A review of the sequence of events that led to that culprit legislation is straightforward enough to grasp the flagrant nature of the dishonesty it was based on. The first event was the 1969 Supreme Court decision to nullify the 1937 Marijuana Tax Act in a case involving Timothy Leary, a development that was both unexpected and a significant problem for Richard Nixon, who was then being assailed by young people outside the White House protesting those illegal bombings of Laos and Cammbodia, as well as the Vietnam war in general. The Court's action required that the deceptive MTA be replaced forthwith; another problem for Nixon.

Attorney General John Mitchell's solution to Nixon's problem was a clever, but dishonest rhetorical exercise: the creation of a simplistic "scheduling" algorithm by which to rate drugs ("substances") on the basis of their "danger," "habit forming" potential, and "acceptance in American Medical practice" (as if any AG would be qualified to judge those nebulous criteria). Another problem with Mitchell's schema was his total lack of knowledge of Pharmacology. Although no self-respecting pharmacologist would have taken his schedules seriously, none were given that chance. nor were, there any data offered to support Mitchell's assumptions; nevertheless, Congress passed the Controlled Substances Act, incorporating all of them, and tragically; policemen around the world have used them to make millions of felony arrests and destroy countless lives for forty years.

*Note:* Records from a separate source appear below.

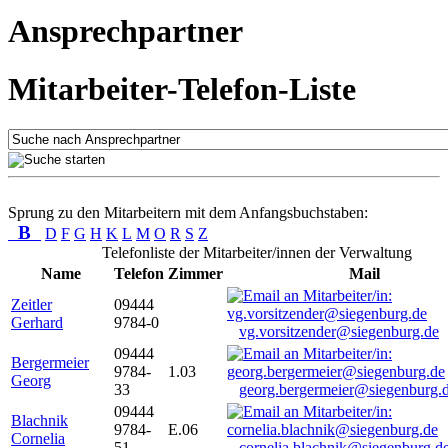
Ansprechpartner
Mitarbeiter-Telefon-Liste
Sprung zu den Mitarbeitern mit dem Anfangsbuchstaben:
B
D
F
G
H
K
L
M
O
R
S
Z
Telefonliste der Mitarbeiter/innen der Verwaltung
Name
Telefon
Zimmer
Mail
Zeitler
09444
Gerhard
9784-0
vg.vorsitzender@siegenburg.de
09444
Bergermeier
9784-
1.03
Georg
33
georg.bergermeier@siegenburg.
09444
Blachnik
9784-
E.06
Cornelia
51
cornelia.blachnik@siegenburg.d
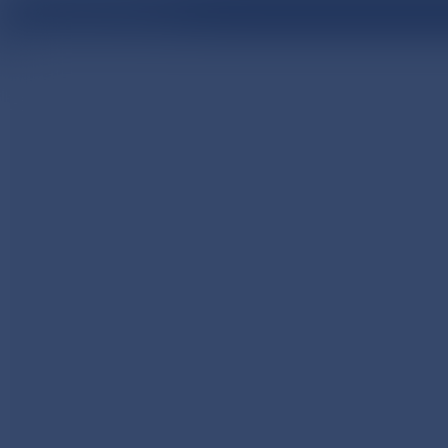
医療関係者向け情報サイト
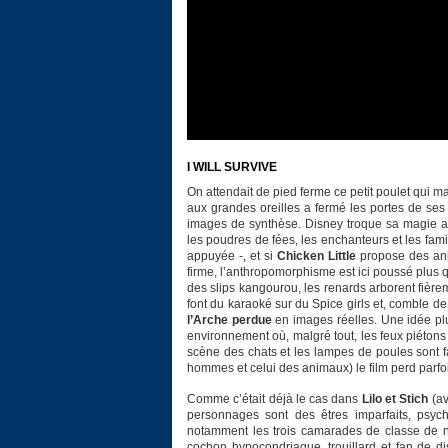
I WILL SURVIVE
On attendait de pied ferme ce petit poulet qui m
aux grandes oreilles a fermé les portes de ses
images de synthèse. Disney troque sa magie an
les poudres de fées, les enchanteurs et les fami
appuyée -, et si
Chicken Little
propose des ani
firme, l’anthropomorphisme est ici poussé plus q
des slips kangourou, les renards arborent fièr
font du karaoké sur du Spice girls et, comble de
l’Arche perdue
en images réelles. Une idée pl
environnement où, malgré tout, les feux piéton
scène des chats et les lampes de poules sont fa
hommes et celui des animaux) le film perd parf
Comme c’était déjà le cas dans
Lilo et Stich
(av
personnages sont des êtres imparfaits, psyc
notamment les trois camarades de classe de no
cochon hypocondriaque, trouillard et fan de d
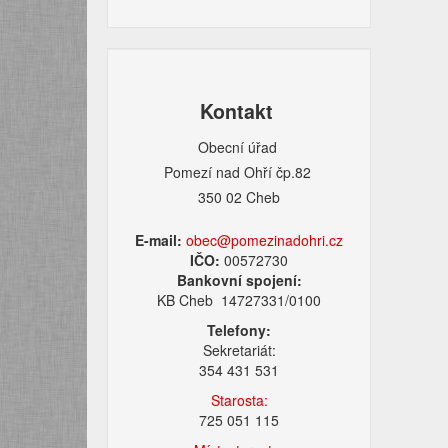
Kontakt
Obecní úřad
Pomezí nad Ohří čp.82
350 02 Cheb
E-mail:
obec@pomezinadohri.cz
IČO:
00572730
Bankovní spojení:
KB Cheb 14727331/0100
Telefony:
Sekretariát:
354 431 531
Starosta:
725 051 115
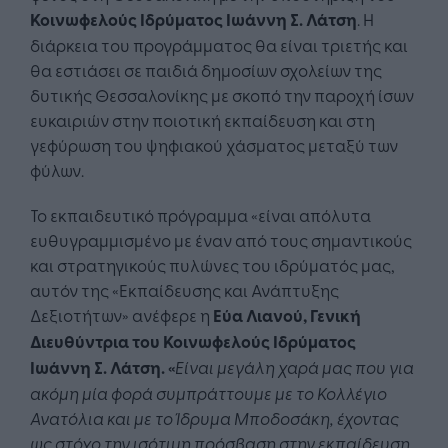
Κοινωφελούς Ιδρύματος Ιωάννη Σ. Λάτση
. Η
διάρκεια του προγράμματος θα είναι τριετής και
θα εστιάσει σε παιδιά δημοσίων σχολείων της
δυτικής Θεσσαλονίκης με σκοπό την παροχή ίσων
ευκαιριών στην ποιοτική εκπαίδευση και στη
γεφύρωση του ψηφιακού χάσματος μεταξύ των
φύλων.
Το εκπαιδευτικό πρόγραμμα «είναι απόλυτα
ευθυγραμμισμένο με έναν από τους σημαντικούς
και στρατηγικούς πυλώνες του ιδρύματός μας,
αυτόν της «Εκπαίδευσης και Ανάπτυξης
Δεξιοτήτων» ανέφερε η
Εύα Λιανού, Γενική
Διευθύντρια του Κοινωφελούς Ιδρύματος
Ιωάννη Σ. Λάτση. «
Είναι μεγάλη χαρά μας που για
ακόμη μία φορά συμπράττουμε με το Κολλέγιο
Ανατόλια και με το Ίδρυμα Μποδοσάκη, έχοντας
ως στόχο την ισότιμη πρόσβαση στην εκπαίδευση.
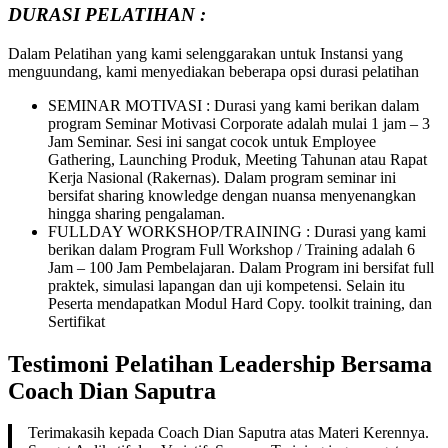
DURASI PELATIHAN :
Dalam Pelatihan yang kami selenggarakan untuk Instansi yang
menguundang, kami menyediakan beberapa opsi durasi pelatihan
SEMINAR MOTIVASI : Durasi yang kami berikan dalam
program Seminar Motivasi Corporate adalah mulai 1 jam – 3
Jam Seminar. Sesi ini sangat cocok untuk Employee
Gathering, Launching Produk, Meeting Tahunan atau Rapat
Kerja Nasional (Rakernas). Dalam program seminar ini
bersifat sharing knowledge dengan nuansa menyenangkan
hingga sharing pengalaman.
FULLDAY WORKSHOP/TRAINING : Durasi yang kami
berikan dalam Program Full Workshop / Training adalah 6
Jam – 100 Jam Pembelajaran. Dalam Program ini bersifat full
praktek, simulasi lapangan dan uji kompetensi. Selain itu
Peserta mendapatkan Modul Hard Copy. toolkit training, dan
Sertifikat
Testimoni Pelatihan Leadership Bersama
Coach Dian Saputra
Terimakasih kepada Coach Dian Saputra atas Materi Kerennya.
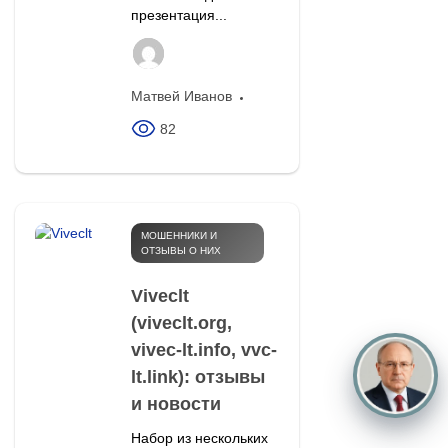
презентация...
Матвей Иванов
82
МОШЕННИКИ И
ОТЗЫВЫ О НИХ
Viveclt
(viveclt.org,
vivec-lt.info, vvc-
lt.link): отзывы
и новости
Набор из нескольких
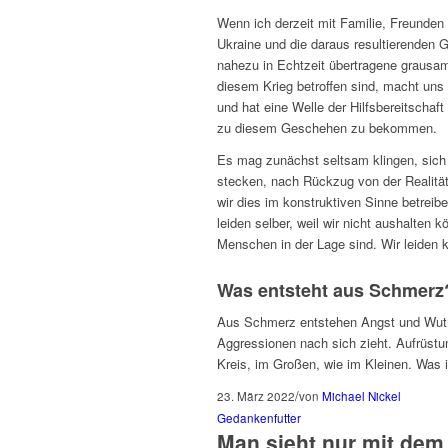
Wenn ich derzeit mit Familie, Freunde
Ukraine und die daraus resultierenden
nahezu in Echtzeit übertragene grausam
diesem Krieg betroffen sind, macht uns 
und hat eine Welle der Hilfsbereitschaf
zu diesem Geschehen zu bekommen.
Es mag zunächst seltsam klingen, sich 
stecken, nach Rückzug von der Realität.
wir dies im konstruktiven Sinne betreib
leiden selber, weil wir nicht aushalten
Menschen in der Lage sind. Wir leiden k
Was entsteht aus Schmerz
Aus Schmerz entstehen Angst und Wut, w
Aggressionen nach sich zieht. Aufrüst
Kreis, im Großen, wie im Kleinen. Was
/
23. März 2022
von
Michael Nickel
Gedankenfutter
Man sieht nur mit dem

Even worse, the CSA contains another provision that allows the US Attorney General to place new drugs on schedule one as he deems necessary. With each new addition, a lucrative, and potentially violent, illegal market has been created.

Since 2001, I have been using the access to chronic cannabis users provided by California's medical marijuana initiative to interview over 6800 applicants seeking to take advantage of's Proposition 215 to profile them and investigate their histories of use. Their data reveals a profile of chronic cannabis use which is overwhelmingly at odds with the uninformed and generally incoherent DEA propaganda used to counter the generally valid information published by reform organizations.

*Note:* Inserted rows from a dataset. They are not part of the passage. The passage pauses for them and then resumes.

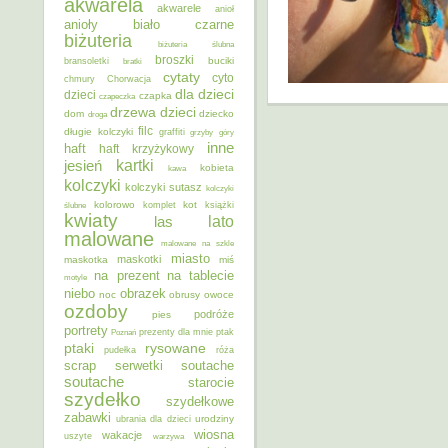
akwarela
akwarele
anioł
anioły
biało czarne
biżuteria
biżuteria ślubna
broszki
buciki
bransoletki
bratki
cytaty
cyto
chmury
Chorwacja
dla dzieci
dzieci
czapka
czapeczka
dzieci
drzewa
dom
dziecko
droga
filc
długie kolczyki
graffiti
grzyby
góry
inne
haft
haft krzyżykowy
kartki
jesień
kobieta
kawa
kolczyki
kolczyki sutasz
kolczyki
kolorowo
kot
ślubne
komplet
książki
kwiaty
lato
las
malowane
malowane na szkle
miasto
maskotki
maskotka
miś
na prezent
na tablecie
motyle
niebo
obrazek
noc
obrusy
owoce
ozdoby
podróże
pies
portrety
Poznań
prezenty dla mnie
ptak
ptaki
rysowane
pudełka
róża
scrap
soutache
serwetki
soutache
starocie
szydełko
szydełkowe
zabawki
urodziny
ubrania dla dzieci
wiosna
wakacje
uszyte
warzywa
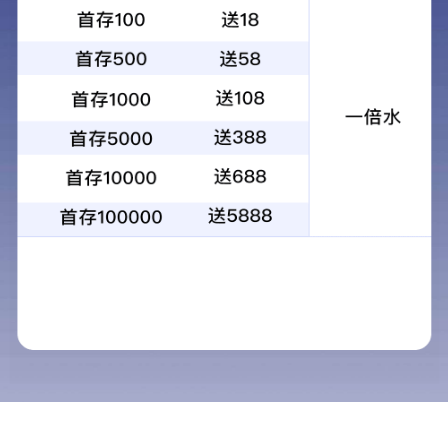
一、【功能主治】疏肝理气、化痰散结、活血化瘀。用于肝郁气滞
者。
二、【分类】中药注册1.1类。
三、【专利情况】ZL 2012 1 0146735.6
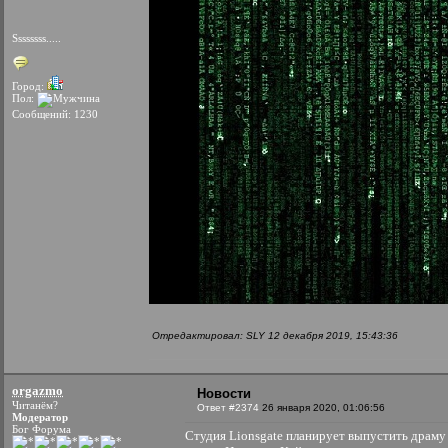
Ssssssss.....
Город:
Пол:
Сообщений: 1230
Отредактировал: SLY 12 декабря 2019, 15:43:36
orgazmo
Новости
Читанём?
Ответ #2374
26 января 2020, 01:06:56
Модератор
Бог Форума
Студия Lionsgate планирует выпустить драму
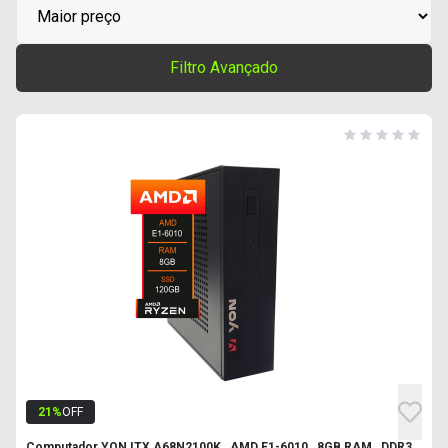
Filtro Avançado
21
%
OFF
Computador YON ITX A68N2100K , AMD E1-6010 , 8GB RAM , DDR3 ,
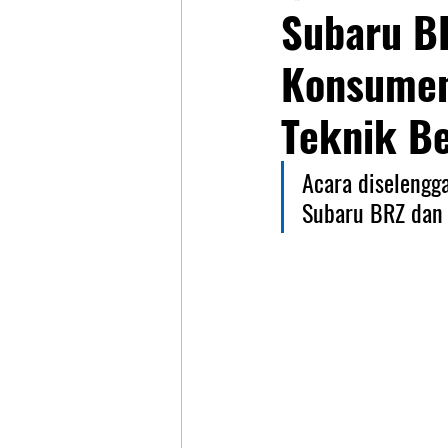
Subaru BR
Konsumen 
Teknik B
Acara diselengga
Subaru BRZ dan 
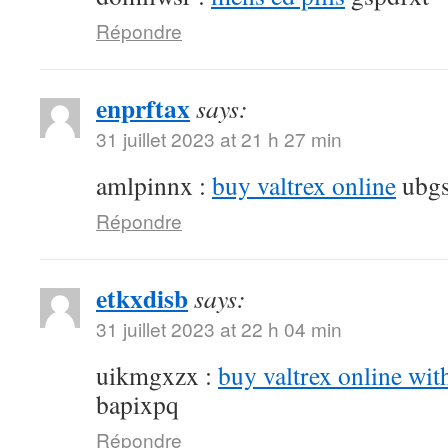
Répondre
enprftax
says:
31 juillet 2023 at 21 h 27 min
amlpinnx :
buy valtrex online
ubgs
Répondre
etkxdisb
says:
31 juillet 2023 at 22 h 04 min
uikmgxzx :
buy valtrex online wit
bapixpq
Répondre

In that connection, "reform has consistently been snookered by its tendency to take ignorant DEA claims at face value and then base their own arguments on the benefits of cannabis as medicine without realizing that their opponents are so deeply committed to a bogus policy, they will simply not be moved by contradictory data.

Suffice it to say that a careful comparison of my data with federal claims reveals that the dug war is even more egregiously mistaken and cruel than could have been imagined

Beyond that, cannabis is uniquely complex and treats a wide variety of psychotropic and somatic ailments very safely and effectively. For example, it's excellent treatment for common "Autism Spectrum" syndromes ranging from dyslexia, and ADD to Bipolar disorder. It's also a well tolerated anticonvulsant. When ingested as an edible in proper dosage (which can be tricky to establish) it provides surprisingly effective pain relief from severe neuropathic and arthritic pain. An exciting recent insight requiring further investigation is that it may also relieve a wide variety of symptoms of autoimmune disorders.

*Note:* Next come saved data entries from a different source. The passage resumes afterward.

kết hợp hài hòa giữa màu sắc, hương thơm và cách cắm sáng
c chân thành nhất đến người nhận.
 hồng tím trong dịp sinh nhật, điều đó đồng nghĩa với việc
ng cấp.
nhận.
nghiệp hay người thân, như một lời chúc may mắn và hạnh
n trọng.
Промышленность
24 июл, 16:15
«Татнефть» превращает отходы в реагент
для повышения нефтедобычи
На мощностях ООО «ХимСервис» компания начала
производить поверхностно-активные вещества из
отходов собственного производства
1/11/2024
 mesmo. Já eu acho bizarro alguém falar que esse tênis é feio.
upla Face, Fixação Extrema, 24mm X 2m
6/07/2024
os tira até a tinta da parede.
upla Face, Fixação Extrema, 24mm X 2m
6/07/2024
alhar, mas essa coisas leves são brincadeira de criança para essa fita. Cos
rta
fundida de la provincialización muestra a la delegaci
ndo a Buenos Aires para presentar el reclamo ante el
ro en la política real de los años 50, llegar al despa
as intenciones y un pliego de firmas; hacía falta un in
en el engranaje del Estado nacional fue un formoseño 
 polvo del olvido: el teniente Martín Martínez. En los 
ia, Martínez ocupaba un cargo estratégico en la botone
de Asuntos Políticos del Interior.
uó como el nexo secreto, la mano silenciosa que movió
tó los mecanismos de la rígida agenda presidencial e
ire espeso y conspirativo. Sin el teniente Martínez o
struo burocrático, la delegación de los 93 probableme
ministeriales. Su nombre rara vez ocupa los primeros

A final thought: The CSA was cleverly supported when the DEA and NIDA were created by Nixon's Executive Order in 1973 and 1974 respectively. That also provided plenty of money, mostly to psychiatrists and psychologists, for writing policy-friendly papers with which to stuff peer reviewed literature. What all the early papers missed is that thousands, perhaps millions, of adolescent baby boomers who began trying "marijuana" in the Sixties were susceptible to the anxiolytic properties of inhaled weed. That was a phenomenon that turned the relatively small market that had existed in Anslnger's day into the monster that scared parents in the Sixties.

That seems like quite enough for one day; I'll have a lot more later.